The headline appeared at the Grand Junction Sentinel yesterday, bold face and ominous:


Followed by a story that might make what’s known in the business as “low-information voters” think that oh yes indeedy, Gov. Jared Polis remains in political hot water despite this summer’s failed attempt to place a recall question on the ballot:
The majority of those surveyed feel the recent efforts to recall Colorado Gov. Jared Polis will have a meaningful impact on state politics, according to a poll on gjsentinel.com.
Efforts to recall Polis dominated the state’s political landscape this summer, but the groups gathering signatures ultimately fell well short of the 631,266 valid signatures required.
Slightly more than 65% of respondents affirmed the recall efforts, with 289 saying that it represented a large segment of the voting population. Others felt it sets the stage for further recall efforts (153) and sends a message to the governor (91).
Skeptical yet? You should be, because in the 5th paragraph a crucial detail is added below the fold:
Daily Sentinel polls are open-access and do not meet the criteria to be considered true scientific polls. [Pols emphasis]

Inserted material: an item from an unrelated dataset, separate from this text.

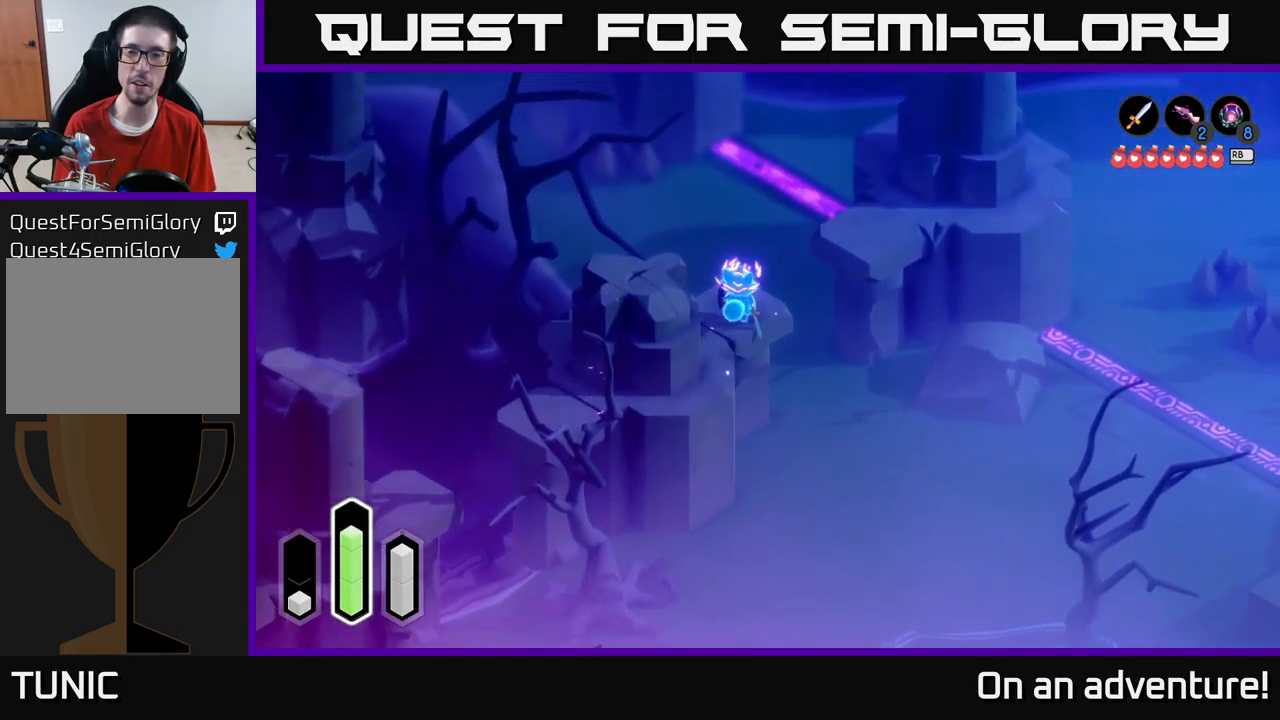
{"buttons": ["A"], "left_stick": "up-right", "right_stick": "center", "events": [[150, "A", "up"], [217, "A", "down"]]}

That’s right, folks–although the Daily Sentinel is a legitimate news outlet that generally adheres to mutually accepted journalistic standards, this is a story about an online poll published on the Sentinel’s website. The respondents to the poll are self-selected visitors of the website. Basically the exact opposite a reliable cross-section of public opinion, online “polls” can be skewed simply by promoting the poll to an audience likely to vote a certain way. Even without deliberate manipulation there’s nothing to establish the poll’s respondents as representative of anything.
We also put up online polls from time to time, which are similarly unscientific and open to manipulation by anyone who cares enough about a poll on our blog to do it. The difference is that we would never represent such a poll as anything more than a discussion item for our readers. When you see a headline on this blog reporting the results of a “poll,” it’s an actual poll conducted with transparent standards and methodology.
With President Donald Trump Tweeting out the similarly absurd “results” of online polls at the hard-right propaganda website Breitbart News, it’s more important than ever that legitimate news organizations draw a bright white line between credible surveys of public opinion and garbage data with no credibility whatsoever.
For the Grand Junction Sentinel, that means never, ever writing a headline as misleading as this one again.